I have tested stemming myself on a custom multinomial naive Bayes text classification tool (I get accuracies of 85%). I tried the 3 Lucene stemmers available from org.apache.lucene.analysis.en version 4.4.0, which are EnglishMinimalStemFilter, KStemFilter and PorterStemFilter, plus no stemming, and I did the tests on small and larger training document corpora. Stemming significantly degraded classification accuracy when the training corpus was small, and left accuracy unchanged for the larger corpus, which is consistent with the Intro to IR statements.
Some more things to try:
Why only 64 words? I would increase that number by a lot, but preferably you would not have a limit at all.

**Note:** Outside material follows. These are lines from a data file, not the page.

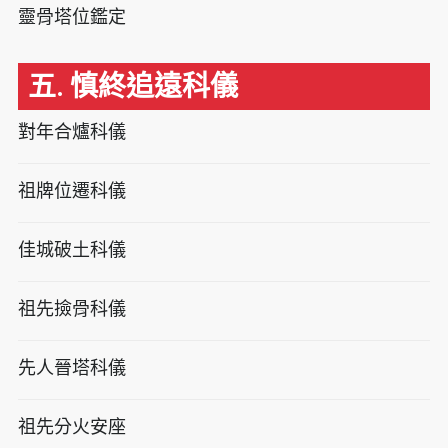
靈骨塔位鑑定
五. 慎終追遠科儀
對年合爐科儀
祖牌位遷科儀
佳城破土科儀
祖先撿骨科儀
先人晉塔科儀
祖先分火安座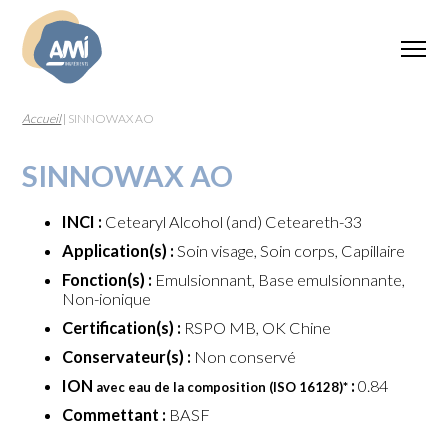
Accueil
|
SINNOWAX AO
SINNOWAX AO
INCI :
Cetearyl Alcohol (and) Ceteareth-33
Application(s) :
Soin visage, Soin corps, Capillaire
Fonction(s) :
Emulsionnant, Base emulsionnante,
Non-ionique
Certification(s) :
RSPO MB, OK Chine
Conservateur(s) :
Non conservé
ION
:
0.84
avec eau de la composition (ISO 16128)
*
Commettant :
BASF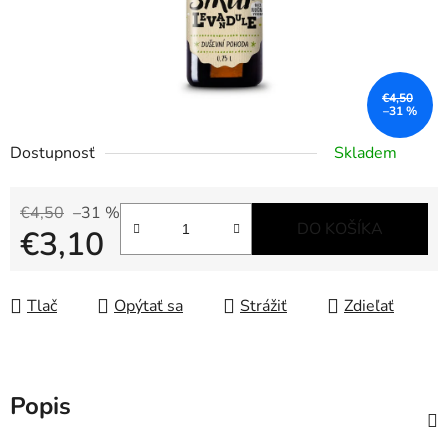
€4,50
–31 %
Dostupnosť
Skladem
€4,50
–31 %
DO KOŠÍKA
€3,10
Jednotková cena:
Tlač
Opýtať sa
Strážiť
Zdieľať
Popis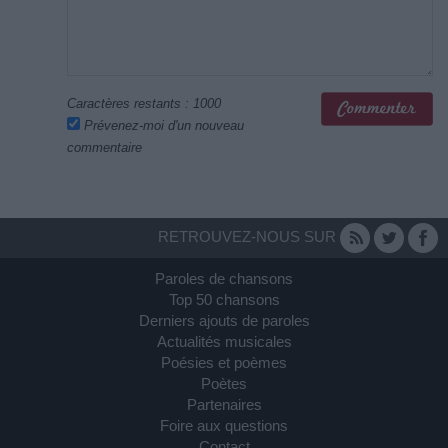
Caractères restants :
1000
Prévenez-moi d'un nouveau
commentaire
RETROUVEZ-NOUS SUR
Paroles de chansons
Top 50 chansons
Derniers ajouts de paroles
Actualités musicales
Poésies et poèmes
Poètes
Partenaires
Foire aux questions
Contact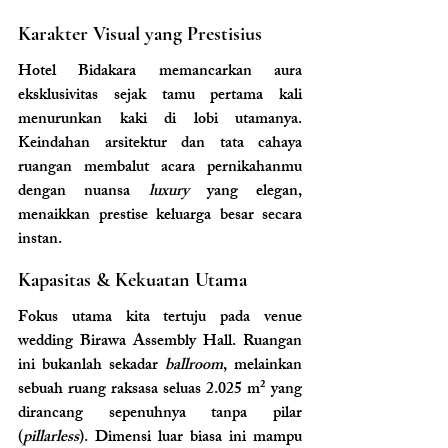
Karakter Visual yang Prestisius
Hotel Bidakara memancarkan aura 
eksklusivitas sejak tamu pertama kali 
menurunkan kaki di lobi utamanya. 
Keindahan arsitektur dan tata cahaya 
ruangan membalut acara pernikahanmu 
dengan nuansa 
luxury
 yang elegan, 
menaikkan prestise keluarga besar secara 
instan.
Kapasitas & Kekuatan Utama
Fokus utama kita tertuju pada venue 
wedding Birawa Assembly Hall. Ruangan 
ini bukanlah sekadar 
ballroom
, melainkan 
sebuah ruang raksasa seluas 2.025 m² yang 
dirancang sepenuhnya tanpa pilar 
(
pillarless
). Dimensi luar biasa ini mampu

Try tf-idf (term frequency, inverse document frequency). What you're using now is just tf. If you multiply this by idf you can mitigate problems arising from common and uninformative words like "show". This is especially important given that you're using so few top words.
Increase the size of the training corpus.
Try shingling to bi-grams, tri-grams, etc, and combinations of different N-grams (you're now using just unigrams).
There's a bunch of other knobs you could turn, but I would start with these. You should be able to do a lot better than 60%. 80% to 90% or better is common.